Men, compared with women, had lower in-hospital mortality (9% vs. 16%), 30-day mortality (11% vs. 18%), and 1-year mortality (16% vs. 25%), said Dr. Lavesson of Linköping (Sweden) University.
After adjustment for numerous confounding factors, women remained significantly less likely than men to receive reperfusion therapy (odds ratio 0.83) and to survive while in the hospital (OR 1.23), she said, noting that the differences between men and women cannot be fully explained by differences in age and comorbidities. “[Greater] age is the main explanation for the higher mortality in women, but less intensive treatment also appears to contribute,” she said.
A similar conclusion was reached in a study of more than 55,000 patients who were admitted to any of 153 different hospitals with a primary diagnosis of Q-wave acute MI during January 2000-June 2004.
Mortality was 13% in the 19,034 women in the study, compared with 7% in the 35,969 men.
Even after adjustment for a total of 24 variables, including age, various comorbidities, and the type of hospital setting that provided the treatment (heart surgery hospital, cath lab hospital, or a hospital with neither a heart surgery or cath lab), men were still shown to be less likely than women to die (OR 0.71).
Additionally, men were more likely than women to be transferred for further treatment (OR 1.24), receive thrombolytics (OR 1.16), receive percutaneous coronary intervention (OR 1.12), and/or receive coronary artery bypass grafting (OR 1.64), reported Allan L. Anderson, M.D., a cardiologist at the Medical City Dallas Hospital.
“Women with Q-wave acute MI continue to have significantly worse mortality rates and receive less revascularization than men,” he concluded, noting that additional research is needed to determine how women with MI can obtain clinical parity with men.

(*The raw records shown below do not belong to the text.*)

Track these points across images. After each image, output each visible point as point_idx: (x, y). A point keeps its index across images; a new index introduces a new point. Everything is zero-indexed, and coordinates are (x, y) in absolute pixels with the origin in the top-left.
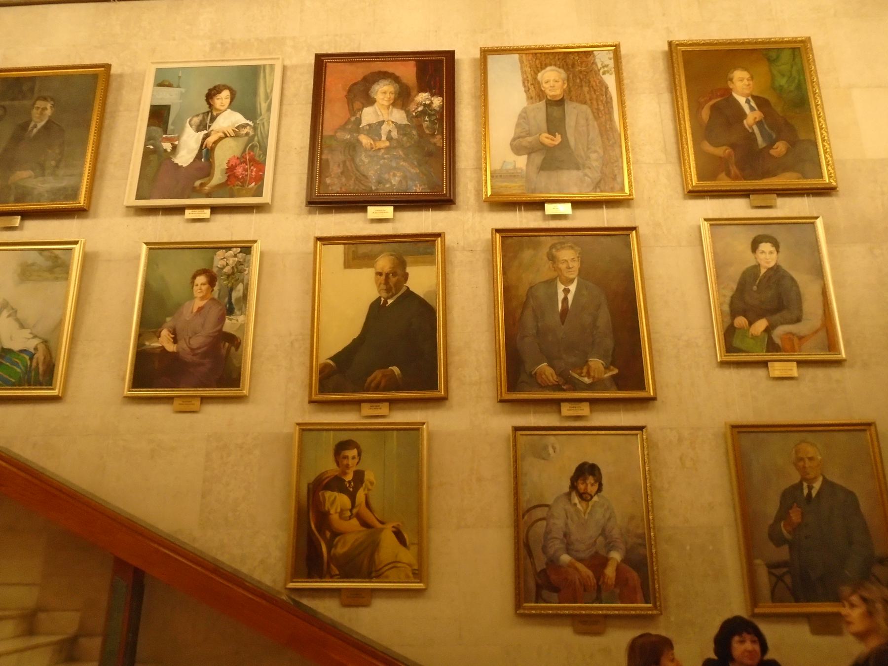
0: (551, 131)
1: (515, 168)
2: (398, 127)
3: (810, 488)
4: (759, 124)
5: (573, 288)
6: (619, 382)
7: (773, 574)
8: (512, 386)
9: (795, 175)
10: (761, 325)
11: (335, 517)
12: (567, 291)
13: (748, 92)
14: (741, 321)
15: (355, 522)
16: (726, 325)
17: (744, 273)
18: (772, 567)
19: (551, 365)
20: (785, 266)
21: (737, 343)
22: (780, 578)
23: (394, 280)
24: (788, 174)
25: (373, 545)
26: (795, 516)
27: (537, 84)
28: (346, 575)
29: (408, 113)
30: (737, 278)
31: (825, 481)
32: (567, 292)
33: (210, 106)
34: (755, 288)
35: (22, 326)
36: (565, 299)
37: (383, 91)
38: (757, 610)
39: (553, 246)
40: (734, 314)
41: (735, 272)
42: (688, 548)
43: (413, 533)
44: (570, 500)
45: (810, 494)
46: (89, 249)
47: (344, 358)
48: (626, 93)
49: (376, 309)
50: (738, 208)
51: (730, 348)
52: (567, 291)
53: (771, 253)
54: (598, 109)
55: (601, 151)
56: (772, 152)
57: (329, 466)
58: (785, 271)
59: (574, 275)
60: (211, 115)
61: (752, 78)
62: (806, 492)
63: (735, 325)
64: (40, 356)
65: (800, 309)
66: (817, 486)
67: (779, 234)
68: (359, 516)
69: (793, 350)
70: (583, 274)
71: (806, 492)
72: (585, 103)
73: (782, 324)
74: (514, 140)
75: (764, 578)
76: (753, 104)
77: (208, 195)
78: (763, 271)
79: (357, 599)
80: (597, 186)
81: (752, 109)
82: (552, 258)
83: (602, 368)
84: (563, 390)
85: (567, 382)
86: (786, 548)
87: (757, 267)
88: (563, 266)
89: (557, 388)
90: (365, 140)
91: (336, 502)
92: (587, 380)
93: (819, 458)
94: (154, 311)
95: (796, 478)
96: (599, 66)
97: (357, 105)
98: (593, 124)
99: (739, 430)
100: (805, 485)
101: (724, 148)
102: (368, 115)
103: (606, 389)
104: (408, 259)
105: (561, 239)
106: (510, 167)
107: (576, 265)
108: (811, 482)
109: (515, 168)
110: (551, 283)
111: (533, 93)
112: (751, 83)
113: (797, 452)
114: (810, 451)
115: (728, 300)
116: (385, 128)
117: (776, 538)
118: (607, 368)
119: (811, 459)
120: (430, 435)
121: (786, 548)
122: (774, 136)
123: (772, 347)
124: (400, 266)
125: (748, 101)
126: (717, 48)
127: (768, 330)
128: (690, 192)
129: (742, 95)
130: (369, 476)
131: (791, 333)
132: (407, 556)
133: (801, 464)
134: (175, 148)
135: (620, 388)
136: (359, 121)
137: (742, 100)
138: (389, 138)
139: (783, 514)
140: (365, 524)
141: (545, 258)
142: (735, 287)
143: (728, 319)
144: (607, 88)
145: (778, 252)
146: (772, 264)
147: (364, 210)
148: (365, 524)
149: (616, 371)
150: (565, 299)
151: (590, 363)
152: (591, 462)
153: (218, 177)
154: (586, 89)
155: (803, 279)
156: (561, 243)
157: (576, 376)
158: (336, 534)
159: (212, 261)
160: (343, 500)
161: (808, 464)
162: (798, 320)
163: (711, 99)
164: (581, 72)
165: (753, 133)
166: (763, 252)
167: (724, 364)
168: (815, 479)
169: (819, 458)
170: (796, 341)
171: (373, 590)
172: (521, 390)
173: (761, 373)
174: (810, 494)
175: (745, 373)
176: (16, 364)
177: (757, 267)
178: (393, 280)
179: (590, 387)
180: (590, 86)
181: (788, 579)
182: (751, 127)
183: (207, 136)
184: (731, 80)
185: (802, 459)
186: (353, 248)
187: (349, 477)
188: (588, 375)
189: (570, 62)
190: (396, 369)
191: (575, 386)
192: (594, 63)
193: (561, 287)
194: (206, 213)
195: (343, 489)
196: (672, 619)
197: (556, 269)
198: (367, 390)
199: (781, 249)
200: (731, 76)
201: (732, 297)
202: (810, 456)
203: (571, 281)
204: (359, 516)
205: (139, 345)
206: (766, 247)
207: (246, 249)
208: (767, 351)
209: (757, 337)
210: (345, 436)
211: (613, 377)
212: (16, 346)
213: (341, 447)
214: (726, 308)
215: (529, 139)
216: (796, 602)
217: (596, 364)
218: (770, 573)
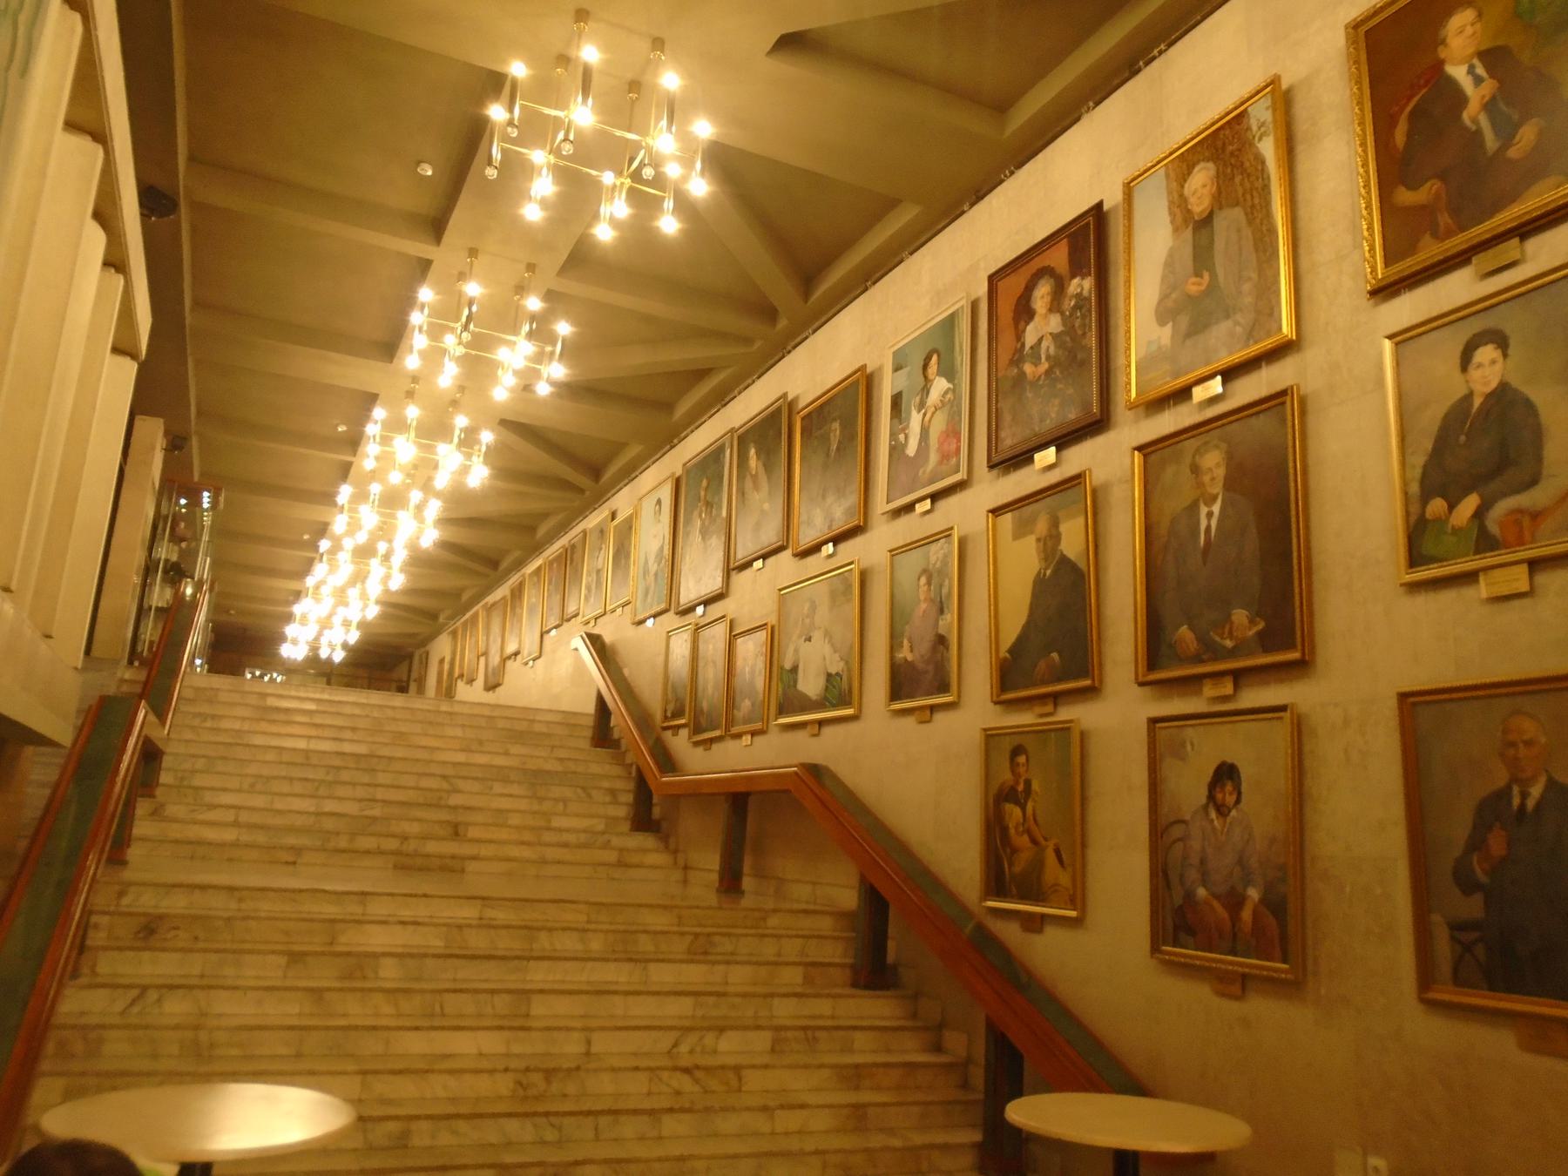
0: (1198, 274)
1: (1160, 348)
2: (1055, 337)
3: (1524, 795)
4: (1489, 106)
5: (1216, 508)
6: (1267, 641)
7: (1460, 942)
8: (1152, 665)
9: (1552, 180)
10: (1470, 503)
11: (1012, 831)
12: (1210, 515)
13: (1471, 50)
14: (1437, 506)
15: (1026, 838)
16: (1413, 519)
17: (1447, 416)
18: (1457, 927)
19: (1192, 628)
20: (1516, 382)
21: (1428, 547)
22: (1468, 948)
24: (1536, 188)
25: (1038, 865)
26: (1497, 843)
27: (1183, 199)
28: (1023, 898)
29: (1062, 314)
30: (1434, 428)
31: (1552, 784)
32: (1210, 516)
33: (926, 377)
34: (1463, 438)
36: (1208, 528)
37: (1042, 294)
38: (1431, 995)
39: (1197, 451)
40: (1425, 498)
41: (1430, 419)
42: (1348, 889)
43: (1075, 852)
44: (1207, 814)
45: (1523, 805)
46: (865, 564)
47: (1017, 649)
48: (1300, 149)
50: (1459, 288)
51: (1415, 558)
52: (1210, 515)
53: (1493, 362)
54: (1253, 206)
55: (1254, 276)
56: (1513, 153)
57: (1007, 776)
58: (1516, 391)
59: (1217, 489)
60: (926, 390)
61: (1480, 15)
62: (1516, 801)
63: (1428, 515)
65: (1539, 459)
66: (1536, 791)
67: (1510, 320)
68: (1028, 832)
69: (1521, 542)
70: (1230, 484)
71: (1516, 801)
72: (1237, 204)
73: (1504, 495)
74: (1159, 303)
75: (1443, 948)
76: (1480, 71)
78: (1477, 402)
79: (1034, 924)
80: (1250, 336)
81: (1478, 80)
82: (1195, 469)
83: (1246, 621)
84: (1202, 661)
85: (1210, 651)
86: (1477, 900)
87: (1469, 396)
88: (1206, 479)
89: (1197, 659)
90: (1028, 368)
91: (1013, 813)
92: (1229, 643)
93: (1543, 740)
95: (1500, 778)
96: (1255, 128)
97: (1022, 323)
98: (1247, 232)
99: (1409, 702)
100: (1516, 790)
101: (1429, 184)
102: (1031, 335)
103: (1251, 654)
104: (1060, 514)
105: (1205, 438)
106: (1154, 348)
107: (1220, 472)
108: (1525, 784)
109: (1160, 348)
110: (1193, 508)
111: (1179, 219)
112: (1478, 26)
113: (1505, 732)
114: (1529, 728)
115: (1418, 472)
116: (1044, 344)
117: (1467, 884)
118: (1252, 622)
119: (1529, 743)
120: (1082, 734)
121: (1477, 900)
122: (1516, 117)
123: (1485, 542)
125: (1471, 70)
126: (1377, 20)
127: (1479, 514)
128: (1374, 293)
129: (1460, 63)
130: (1035, 786)
131: (1520, 511)
132: (1064, 879)
133: (1512, 752)
134: (906, 437)
135: (1267, 650)
136: (1023, 345)
137: (1458, 72)
138: (1048, 358)
139: (1476, 843)
140: (1034, 841)
141: (1188, 470)
142: (1429, 445)
143: (1415, 508)
144: (1263, 163)
145: (1505, 355)
146: (1494, 384)
147: (1031, 460)
148: (1034, 841)
149: (1261, 625)
150: (1208, 528)
151: (1234, 618)
152: (1229, 761)
153: (933, 457)
154: (1238, 179)
156: (1206, 443)
157: (1217, 639)
158: (1015, 851)
160: (1017, 811)
161: (1522, 751)
162: (1534, 482)
163: (1410, 99)
164: (1232, 154)
165: (1478, 133)
166: (1480, 365)
167: (1415, 587)
168: (1533, 779)
169: (1543, 740)
170: (1526, 521)
171: (1043, 916)
172: (1161, 668)
173: (1468, 593)
174: (1523, 805)
175: (1448, 597)
177: (1469, 396)
178: (1049, 543)
179: (1232, 653)
180: (1244, 171)
181: (1480, 950)
182: (1475, 121)
184: (1443, 42)
185: (1513, 744)
186: (1016, 513)
187: (1021, 788)
188: (1231, 636)
189: (1219, 144)
190: (1055, 655)
191: (1216, 653)
192: (1249, 129)
193: (1204, 510)
194: (927, 504)
195: (1017, 803)
196: (1323, 991)
197: (1200, 485)
198: (1034, 685)
199: (1510, 351)
200: (1443, 33)
201: (1425, 467)
202: (1525, 738)
203: (1214, 498)
204: (1028, 832)
205: (892, 658)
206: (1486, 353)
208: (1477, 552)
209: (1461, 529)
210: (1016, 741)
211: (1260, 634)
213: (1017, 751)
214: (1415, 488)
215: (1174, 296)
216: (1491, 989)
217: (1240, 616)
218: (1452, 938)
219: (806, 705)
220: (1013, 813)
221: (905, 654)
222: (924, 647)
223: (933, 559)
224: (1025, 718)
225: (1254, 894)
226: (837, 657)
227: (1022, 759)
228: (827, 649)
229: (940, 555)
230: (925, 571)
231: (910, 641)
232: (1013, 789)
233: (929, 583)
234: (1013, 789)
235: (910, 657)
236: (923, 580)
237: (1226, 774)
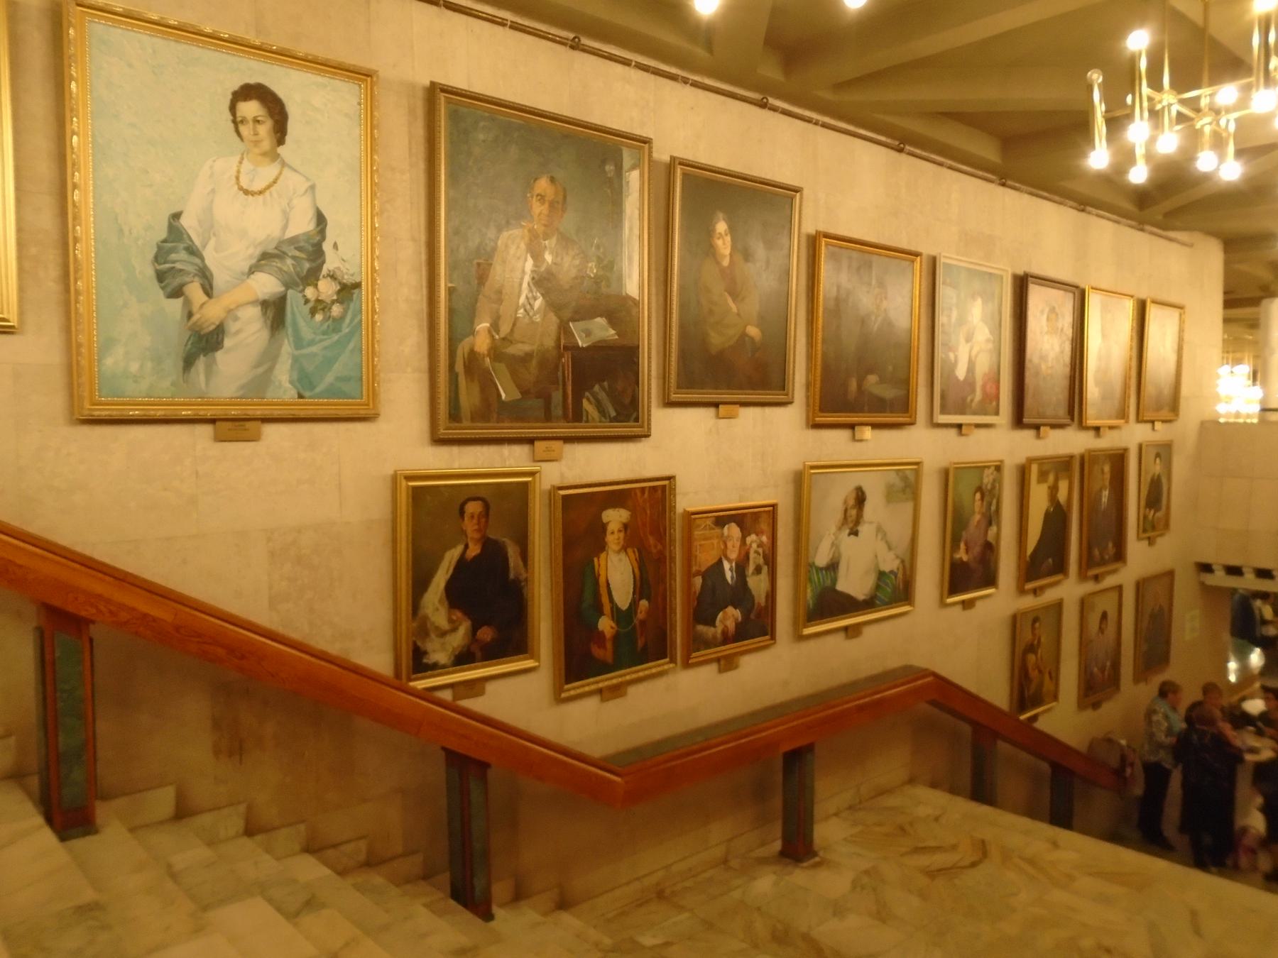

But such parity is being achieved when it comes to the prescribing of medical interventions at hospital discharge in patients who present with heart attack or chest pain, a third study suggests.
That ongoing study showed such men and women are being prescribed appropriate drug interventions at the about the same frequency.
The subanalysis of a National Institutes of Health-funded study of 177 men and 35 women with acute coronary syndrome showed that women were prescribed aspirin, β-blockers, and statins as frequently as men.
However, it also showed that 10% of women with acute coronary syndrome didn't receive aspirin or β-blockers and that more than 30% didn't receive statins, Shu-Fen Wung, Ph.D., and Heather Hiscox of the University of Arizona, Tucson, reported in a poster.
Also, women in this study lived significantly longer than men following their hospitalization (179 days vs. 156 days), with both age and gender showing a significant association with 6-month survival, the investigators noted.
The findings suggest that more people are following the guidelines of the American Heart Association and American College of Cardiology, and that progress is being made in the treatment of both men and women, Dr. Wung said in a statement.